QUAND CASTRO S'EN VA
Fidel Castro décide officiellement de se retirer du
pouvoir à la Havane. Un
départ attendu mais qui a quand même fait un effet boule de neige dans le
monde, beaucoup s’attendait à que ce départ se fasse « 2 pye
devan » et que la mort seule arracherait Fidel du pouvoir.

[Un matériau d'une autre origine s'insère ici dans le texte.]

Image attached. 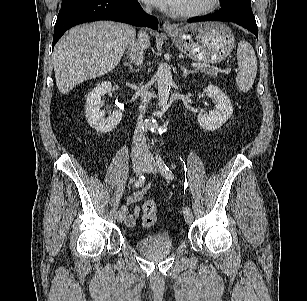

Le vieux dictateur a voulu se réserver une autre
manche, celle de laisser planer son ombre encore vivante sur les destinées
d’une révolution qu’il aura voulu invincible. L’homme au treillis vert souhaite
se métamorphoser en « soldat des idées » et continuer à porter
l’estocade dans les colonnes de Granma contre les cavaliers noirs du
libéralisme flamboyant.
« On n’efface pas d’un coup d’éponge l’image d’un
homme qui a incarné cinquante ans d’histoire, un pays, une révolution. Il a
inventé un mythe et tenu tête à la plus grande puissance du monde dans une
Amérique Latine fortement marquée par la doctrine Monro » commentait un
chroniqueur de la presse française.
A peu près deux générations ont été marquées par cette
épopée cubaine souvent héroïque mais forgée au fer et aux feux sous le poids
d’incessantes contraintes et au prix de milliers de réfugiés dont certains
avaient cru dans la révolution.
Une révolution dont les idéaux demeurent d’une grande
générosité mais qui résonnent aujourd’hui comme une douce musique nostalgique
dans les oreilles des Cubains d’une certaine génération et qui est encore
malgré tout un horizon indépassable pour des centaines de milliers de pauvres
du sous-continent en quête de soins de base.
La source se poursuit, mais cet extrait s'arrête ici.